Gilbert, Saint Louis County, Minnesota
March 13, 1911
No. Killed - 2

More Double and Triple Fatality Mining Accidents  PDF Format
In the News:
News icon Escanaba Morning Press, Mar. 16, 1911  (2.0 Mb)  PDF Format
News icon Ironwood Times, Mar. 18, 1911  (2.6 Mb)  PDF Format


Successful Rescue

Captain Benny and two miners were entombed 250 feet down in the Elba mine.  After an undisclosed period described only as "hours", Captain Benny was rescued alive and taken to his home.  His condition was reported as extremely critical.  William J. Stone, an Englishman, and Joseph Bovich, an Austrian, are the men who lost their lives.  Source document.


Buried Miners Reached by Pipe

Gilbert, Minn., March 13. -- Captain Benny and two miners were entombed 250 feet down in the Elba mine at Elba location, just outside of the village.

Through an iron pipe three inches in diameter air was transmitted to them and continued wrappings upon this pipe encouraged the rescuing parties to believe that the four might be reached.
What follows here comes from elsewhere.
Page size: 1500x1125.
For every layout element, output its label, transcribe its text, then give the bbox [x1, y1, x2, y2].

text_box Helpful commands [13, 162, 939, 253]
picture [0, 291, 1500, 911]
Benny and his companions were caught on the first level by a cave-in of ore and rock.  The mass piled up many feet high.

There was another man in the party and he just missed being walled up.  Although he escaped, it was not without painful injuries.  He reached the shaft almost in a state of collapse and told what had happened.

In remarkably short time scores of miners were crowded about eager to help in the work of rescue.  The very first move' was the driving through of the big iron pipe, which gave air to the prisoners.

Almost instantly they began to tap on the pipe.  There were answering taps from the mouth of the level and as rescuing parties of eight to ten men shoveled away hour after hour the tapping from the four men was kept up incessantly.

The rescue work was necessarily slow but confidence was expressed that the men would hold out.

The Elba mine employs about 200 men when running full capacity.  It is in charge of Superintendent Chinn and is owned by Pickands, Mather and Company of Cleveland.

Captain Benny was rescued alive and taken to his home.  The two miners, however, met what must have been instant death as their bodies were bruised and crushed in a horrible shape.  That Captain Benny is still alive is considered a marvel after receiving the injuries which he did and undergoing the terrible ordeal in the death trap for so many hours.  His condition is reported as extremely critical, and it would occasion no surprise should he succumb.

William J. Stone, an Englishman, and Joseph Bovich, an Austrian, are the men who lost their lives.  Stone was a single man, aged 23 years.  He was a native of Cornwall, England, and had been in America only about a year.  Bovich was about 35 years old.  He leaves a wife and five children.